Benchmark Results: Sandra 2012
At least on paper, Intel’s Core i3-2100 would seem to have an advantage in instruction per second throughput and floating-point operations per second. Whether Sandra’s synthetic measurements translate into real-world performance remains to be seen.
AMD demonstrates exceptional integer performance in the multi-media test, which we’d expect given its four physical integer cores. Floating-point performance suffers, though, due to the Piledriver architecture's shared resources, and Intel’s Core i3-2100 takes a first-place finish.
We didn’t point this out last time, but the twin Piledriver modules in A8 and A10 manage to deliver better FP performance than the four physical cores in both Llano-based contenders.
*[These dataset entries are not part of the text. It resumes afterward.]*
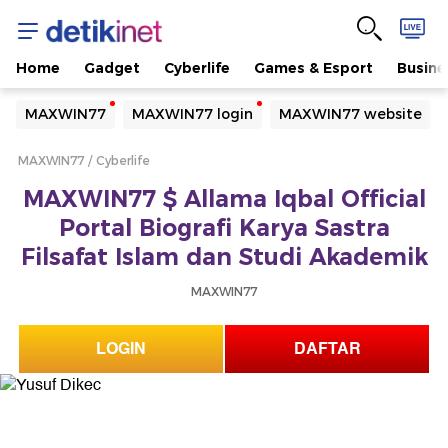
Home
Gadget
Cyberlife
Games & Esport
Busine
Yang sedang ramai dicari
MAXWIN77
MAXWIN77 login
MAXWIN77 website
Loading...
MAXWIN77
Cyberlife
Terakhir yang dicari
MAXWIN77 $ Allama Iqbal Official
Loading...
Portal Biografi Karya Sastra
Filsafat Islam dan Studi Akademik
MAXWIN77
LOGIN
DAFTAR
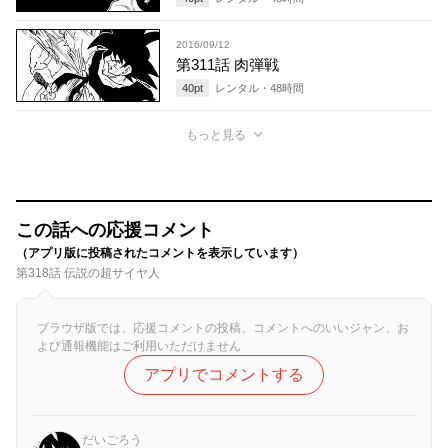
2016/09/12
第311話 肉弾戦
40
pt
レンタル・
48
時間
もっと見る
この話への応援コメント
（アプリ版に投稿されたコメントを表示しています）
第318話 伝説の超サイヤ人
ブラウザ版では、応援コメントの投稿、コメントへのいいジャン、お
よび通報機能はご利用いただけません
アプリでコメントする
だいごろう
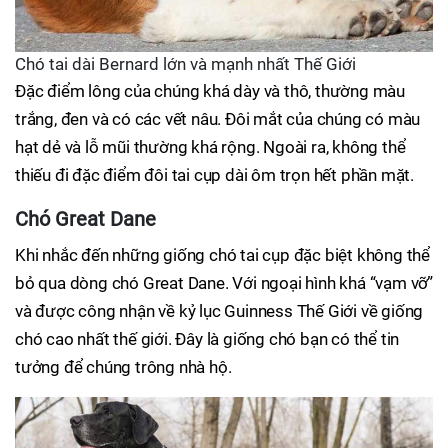
Chó tai dài Bernard lớn và mạnh nhất Thế Giới
Đặc điểm lông của chúng khá dày và thô, thường màu
trắng, đen và có các vết nâu. Đôi mắt của chúng có màu
hạt dẻ và lỗ mũi thường khá rộng. Ngoài ra, không thể
thiếu đi đặc điểm đôi tai cụp dài ôm trọn hết phần mặt.
Chó Great Dane
Khi nhắc đến những giống chó tai cụp đặc biệt không thể
bỏ qua dòng chó Great Dane. Với ngoại hình khá “vạm vỡ”
và được công nhận về kỷ lục Guinness Thế Giới về giống
chó cao nhất thế giới. Đây là giống chó bạn có thể tin
tưởng để chúng trông nhà hộ.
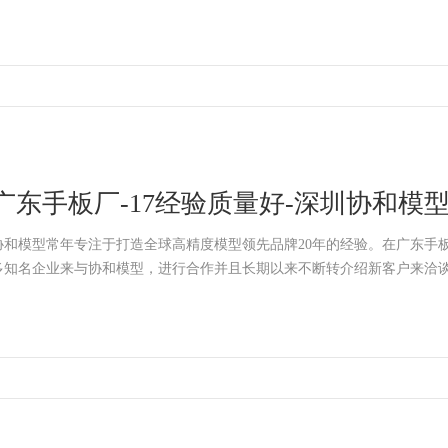
广东手板厂-17经验质量好-深圳协和模
协和模型常年专注于打造全球高精度模型领先品牌20年的经验。在广东手
多知名企业来与协和模型，进行合作并且长期以来不断转介绍新客户来洽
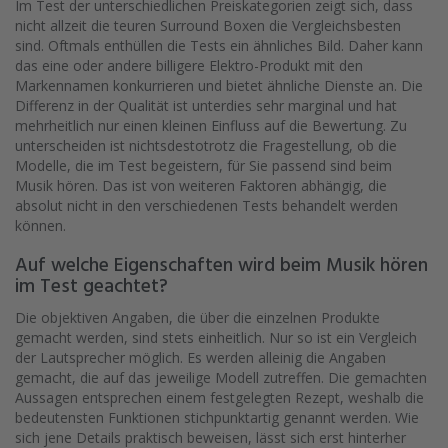
Im Test der unterschiedlichen Preiskategorien zeigt sich, dass
nicht allzeit die teuren Surround Boxen die Vergleichsbesten
sind. Oftmals enthüllen die Tests ein ähnliches Bild. Daher kann
das eine oder andere billigere Elektro-Produkt mit den
Markennamen konkurrieren und bietet ähnliche Dienste an. Die
Differenz in der Qualität ist unterdies sehr marginal und hat
mehrheitlich nur einen kleinen Einfluss auf die Bewertung. Zu
unterscheiden ist nichtsdestotrotz die Fragestellung, ob die
Modelle, die im Test begeistern, für Sie passend sind beim
Musik hören. Das ist von weiteren Faktoren abhängig, die
absolut nicht in den verschiedenen Tests behandelt werden
können.
Auf welche Eigenschaften wird beim Musik hören
im Test geachtet?
Die objektiven Angaben, die über die einzelnen Produkte
gemacht werden, sind stets einheitlich. Nur so ist ein Vergleich
der Lautsprecher möglich. Es werden alleinig die Angaben
gemacht, die auf das jeweilige Modell zutreffen. Die gemachten
Aussagen entsprechen einem festgelegten Rezept, weshalb die
bedeutensten Funktionen stichpunktartig genannt werden. Wie
sich jene Details praktisch beweisen, lässt sich erst hinterher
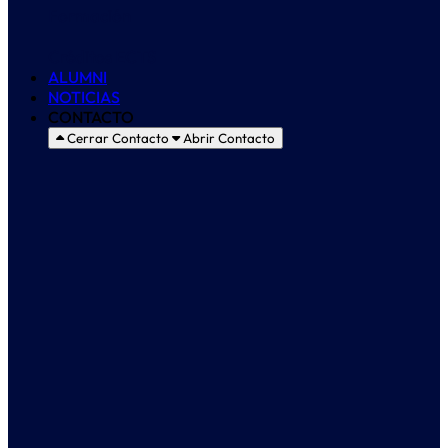
Formación
Créditos ECTS
ALUMNI
NOTICIAS
CONTACTO
Cerrar Contacto
Abrir Contacto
As part of its product differentiation strategy, Intel pulls AES-NI support from the Core i3s. Thus, you see its -2100 drag along at the bottom of our chart as all three Trinity-based APUs achieve respectable AES256 bandwidth.
No surprise—Intel’s dual-channel memory controller dramatically outperforms AMD’s best effort.
It is strange, though, that both Llano-based APUs push higher throughput than the three Trinity-based parts.
Core i3 takes the same L1 data cache hit as Trinity (compared to Llano), but its L2 latency is almost half of AMD’s upcoming APU. Llano’s L1D and L2 both appear to suffer less latency than Trinity, too.